Schnelles drahtloses Verfahren könnte Festleitungen Konkurrenz machen

03.12.1998
MÜNCHEN (IDG/CW) - Für Unternehmen, die schnelle, aber dennoch billige drahtlose Übertragungsverfahren benötigen, ist eine Lösung in Sicht. Das Local Multipoint Distribution System (LMDS) erfreut sich in den USA bereits wachsender Beliebtheit und könnte auch hierzulande eine Alternative zu kabelgebundenen Techniken sein.

Bob Egan, Analyst bei der Gartner Group, ist sich sicher: Drahtlose Übertragungsverfahren sind im Kommen. "Nachdem 1997 geradezu eine Wireless-Apathie herrschte, nehmen in diesem Jahr immer mehr Anwender diese Technologien als echte Alternativen wahr. Spätestens mit dem Beginn des neuen Jahrtausends werden Funkübertragungsverfahren verstärkt zum Einsatz kommen." Neben der Funktechnik Cellular Digital Packet Data (CDPD) könnte seiner Meinung nach das Multipunkt-Breitbandverfahren LMDS eine Alternative zu kabelgebundenen Übertragungsarten wie Digital Subscriber Line (DSL), Frame Relay oder den Asynchronous Transfer Mode (ATM) darstellen.

Hohe Bandbreiten über Mikrowelle

LMDS nutzt Mikrowellensignale, um Sprache, Video oder Daten mit Geschwindigkeiten von bis zu 1 Gbit/s über Frequenzbänder zwischen 27,5 und 31 Gigahertz zu transportieren. Der Vorteil des Verfahrens etwa im Vergleich zu ATM liegt vor allem darin, daß Anwendern auf diese Weise das Verlegen teurer Glasfaserleitungen erspart bleiben könnte. Obwohl bislang noch keine konkreten LMDS-Services von Carriern angeboten werden, gehen Analysten dennoch bereits von bis zu 70 Prozent Einsparungen gegenüber traditionellen Festleitungsdiensten aus, sollte sich die Technologie etablieren.

Allzulange müssen aber zumindest die amerikanischen Anwender nicht mehr auf das Verfahren warten. Die Federal Communications Commission (FCC) der Vereinigten Staaten hat bereits 864 von insgesamt 986 verfüg- baren Lizenzen für die Technologie vergeben. Ira Brodsky, President von Datacom Research, erwartet die ersten konkreten LMDS-Angebote für 1999. Seinen Angaben zufolge bieten etwa 25 Hersteller entsprechendes Equipment an. Jetzt müsse vor allem noch die Interoperabilität zwischen den einzelnen Komponenten getestet werden.

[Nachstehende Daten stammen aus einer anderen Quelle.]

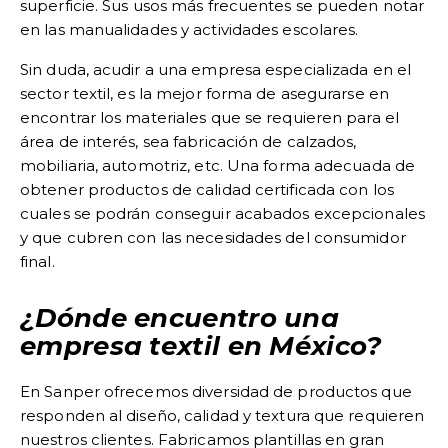
superficie. Sus usos más frecuentes se pueden notar
en las manualidades y actividades escolares.
Sin duda, acudir a una empresa especializada en el
sector textil, es la mejor forma de asegurarse en
encontrar los materiales que se requieren para el
área de interés, sea fabricación de calzados,
mobiliaria, automotriz, etc. Una forma adecuada de
obtener productos de calidad certificada con los
cuales se podrán conseguir acabados excepcionales
y que cubren con las necesidades del consumidor
final.
¿Dónde encuentro una
empresa textil en México?
En Sanper ofrecemos diversidad de productos que
responden al diseño, calidad y textura que requieren
nuestros clientes. Fabricamos plantillas en gran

Mit auf den LMDS-Zug aufgesprungen ist beispielsweise das Unternehmen WNP Communications, das Geschäftskunden beispielsweise Virtual Private Networks (VPNs), Internet-Zugang, Sprachübertragungen und Virtual-LAN- (VLAN-)Services auf Basis von LMDS anbieten will. Unklar ist derzeit jedoch noch, ob und wann die Technologie in Deutschland zur Verfügung stehen wird. Ein Sprecher der Regulierungsbehörde für Telekommunikation und Post (Reg TP) erklärte gegenüber der COMPUTERWOCHE, daß die von LMDS verwendeten Frequenzen keine Probleme darstellen würden. Sollte sich ein Unternehmen dazu entschließen, entsprechende Dienste hierzulande anzubieten, müsse der Frequenzbereich aber auf jeden Fall zuerst von der Behörde genehmigt werden. Diese Ansicht teilt Detlef Klostermann, Geschäftsführer der Funkconsult GmbH in Senden, nicht. Er weist darauf hin, daß die Frequenzen für Funk-LAN-Anwendungen in Übereinstimmung mit anderen europäischen Ländern fest definiert sind. Eine unproblematische Freigabe weiterer Frequenzbereiche hält er für unwahrscheinlich.